* [Texto apresentado]
As primeiras olimpíadas do Braille organizadas pela Acapo, representaram um marco muito relevante na história recente da nossa tiflologia.
É curioso que a maior parte dos concidadãos quando ouvem falar pela primeira vez sobre a deficiência visual, apesar de não conhecerem muito sobre o tema, sabem bem que é através do Braille que os cegos escrevem e lêem. Tendo em conta o desconhecimento generalizado que há sobre a cegueira em si, o facto de a população em geral associar os cegos imediatamente ao Braille, não pode deixar de ser realçado como um facto altamente significativo.
Mas por paradoxal que pareça, somos nós próprios deficientes visuais, que não temos feito o que está ao nosso alcance para preservar o Braille, o que faz com que em minha opinião ele esteja a ser francamente mal tratado.
Se compararmos a realidade actual, com a de à 10 ou 15 anos atrás, verificamos que se lê muitíssimo menos, isto apesar de por outro lado os cegos terem à sua disposição muito mais informação.
Isto pode parecer paradoxal mas não é.
Sucede que hoje, com o uso intensivo dos computadores, os cegos podem usar sintetizadores de voz, que são programas que usam a placa de som para verbalizar em voz sintética a informação que está no ecrã do computador, e que por isso tratam-se de ferramentas muito acessíveis, quer sob o ponto de vista do custo, quer também sobre a facilidade de instalação e manuseamento.

* [Secção de dados]
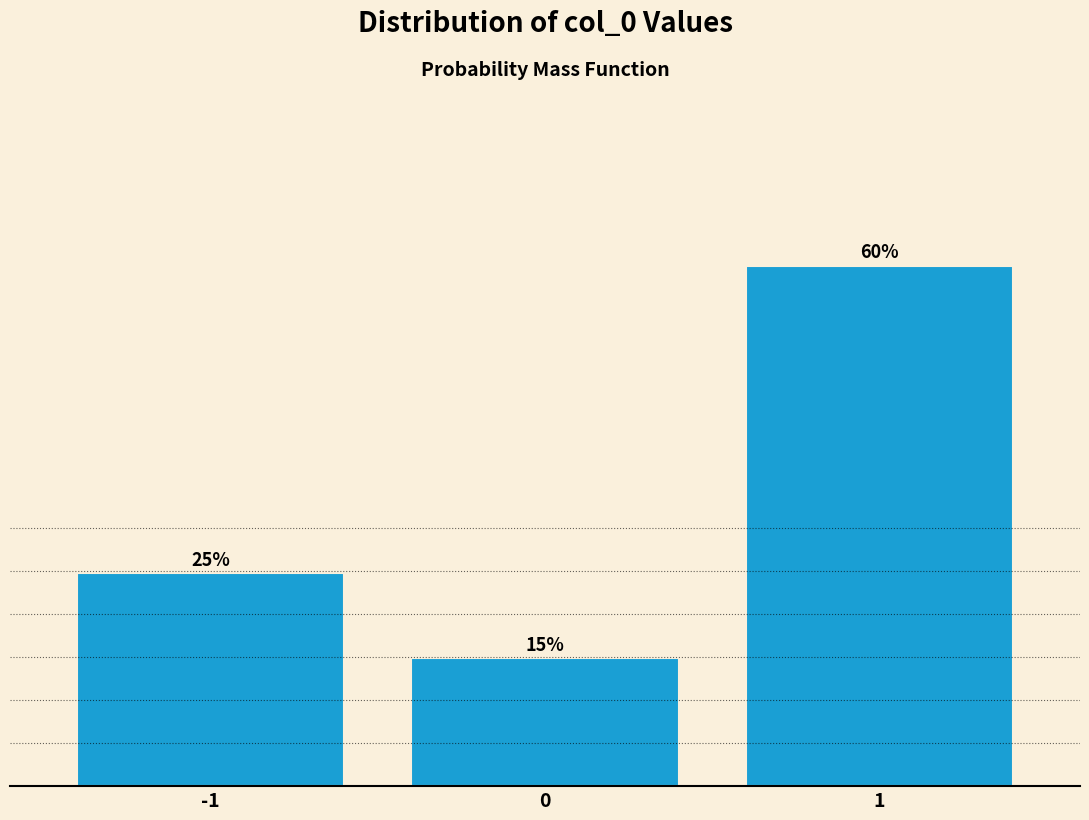

Does the chart contain any negative values?

No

* [Teste a compreensão]
1. Transcreva do texto sobre o Braille o trecho entre "Mas por paradoxal" e "instalação e manuseamento.", inclusive.
2. Responda às perguntas sobre o texto do Braille e marque as respostas com as mesmas letras.
(a) Que entidade organizou as primeiras olimpíadas do Braille?
(b) A que é que a população em geral associa imediatamente os cegos?
(c) Que componente do computador usam os sintetizadores de voz para verbalizar a informação do ecrã?

* [Respostas do exercício]
1.
Mas por paradoxal que pareça, somos nós próprios deficientes visuais, que não temos feito o que está ao nosso alcance para preservar o Braille, o que faz com que em minha opinião ele esteja a ser francamente mal tratado.
Se compararmos a realidade actual, com a de à 10 ou 15 anos atrás, verificamos que se lê muitíssimo menos, isto apesar de por outro lado os cegos terem à sua disposição muito mais informação.
Isto pode parecer paradoxal mas não é.
Sucede que hoje, com o uso intensivo dos computadores, os cegos podem usar sintetizadores de voz, que são programas que usam a placa de som para verbalizar em voz sintética a informação que está no ecrã do computador, e que por isso tratam-se de ferramentas muito acessíveis, quer sob o ponto de vista do custo, quer também sobre a facilidade de instalação e manuseamento.

2.
(a) A Acapo.
(b) Ao Braille.
(c) A placa de som.